Kristin Keating says she was taken aback upon learning there was no wiggle room in the job offer she received from online test-prep service Magoosh Inc. in December. Before long, she says, she felt some relief about not having to haggle.

After the company explained the rationale behind the no-negotiation policy, she says, she accepted the job developing test-prep materials, even taking a 15% pay cut from her previous role because the company offered good benefits, a manageable workload and other “intangible rewards.” But she adds that “I can’t honestly say I wouldn’t have liked a higher salary, because who wouldn’t?”

Ms. Keating’s boss at the Berkeley, Calif., company, CEO Bhavin Parikh, says that of the more than 30 job offers he has made, more than 90% were accepted.

The company reviews salaries quarterly, comparing its pay to market rates at similarly sized firms using salary surveys or listings on the AngelList website. Magoosh raises employees’ pay when the company hits certain revenue milestones or when market rates increase; promotions also result in raises for individual workers. Full-time workers currently earn around $40,000 to $150,000.

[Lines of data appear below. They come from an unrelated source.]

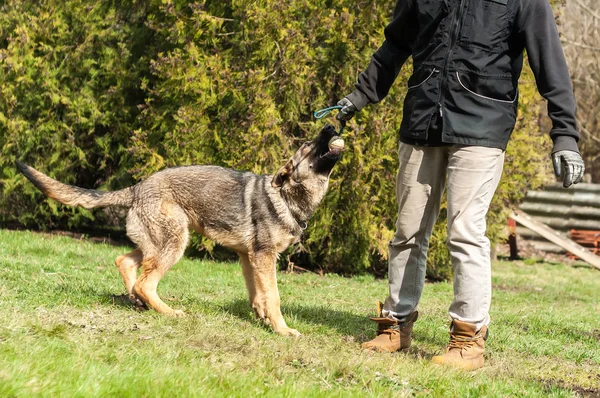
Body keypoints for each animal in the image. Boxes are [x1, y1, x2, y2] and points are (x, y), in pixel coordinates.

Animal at [16, 124, 344, 336]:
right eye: (306, 147)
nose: (330, 126)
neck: (287, 197)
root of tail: (137, 188)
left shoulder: (248, 258)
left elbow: (258, 294)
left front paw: (262, 317)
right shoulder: (263, 258)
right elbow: (273, 297)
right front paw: (282, 329)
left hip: (156, 243)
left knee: (126, 264)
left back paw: (138, 303)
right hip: (174, 243)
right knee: (145, 282)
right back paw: (167, 312)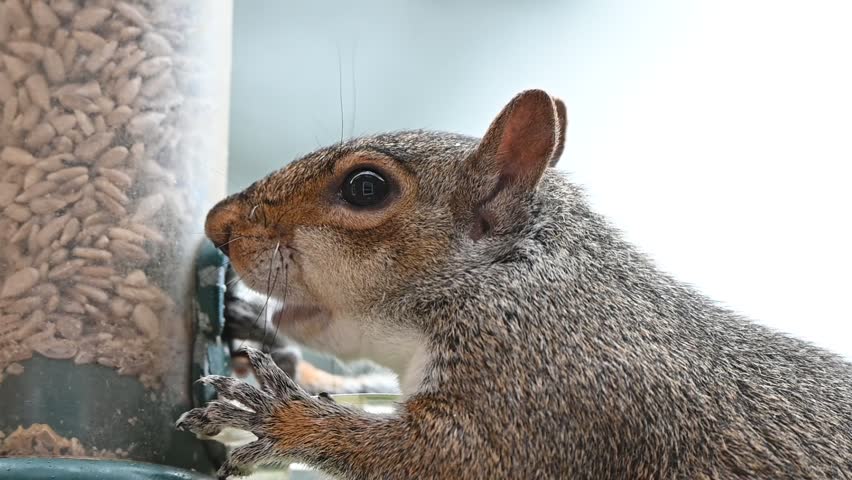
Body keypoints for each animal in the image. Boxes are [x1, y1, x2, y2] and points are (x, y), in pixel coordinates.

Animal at [177, 89, 852, 479]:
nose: (218, 225)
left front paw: (283, 419)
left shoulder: (553, 392)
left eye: (365, 187)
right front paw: (263, 348)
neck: (507, 279)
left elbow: (446, 458)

At Jet, managers offer candidates one of 10 set levels of compensation, ranging from about $37,500 in base salary to the upper $100,000s, according to Nate Faust, the chief operating officer. (A few senior executives make more than that, he says, and all employees get stock-option grants too.) If candidates say their offers are low, managers encourage them to look up the LinkedIn profiles of other hires who were slated in the same level so they can see they have similar experience.

The approach ensures the company isn’t biased toward loud or aggressive workers even once they’re in the company, says Marc Lore, the company’s chief executive. Workers who try to force a raise by presenting a rival offer are generally bid good riddance.

If “someone gets another job offer, I would be like, ‘OK, sorry, good luck,’” says Mr. Lore, a co-founder of Quidsi Inc., the parent company of Diapers.com. “There’s no matching of things.”

Fewer than five candidates have turned him down so far, Mr. Lore says. The company currently has around 250 employees.

Joe Maliekel, who joined as the company’s associate director of supply chain last December, says he found the no-negotiation rule “refreshing.”

At the time, he had been interviewing elsewhere, spending weeks hashing out the financial details of other offers. With Jet’s pay proposition set in stone, he says he could focus his decision on the company and his role in it. “In some sense, it felt liberating,” he says.

Again, that was “Haggle Over Salary? It’s Not Allowed.”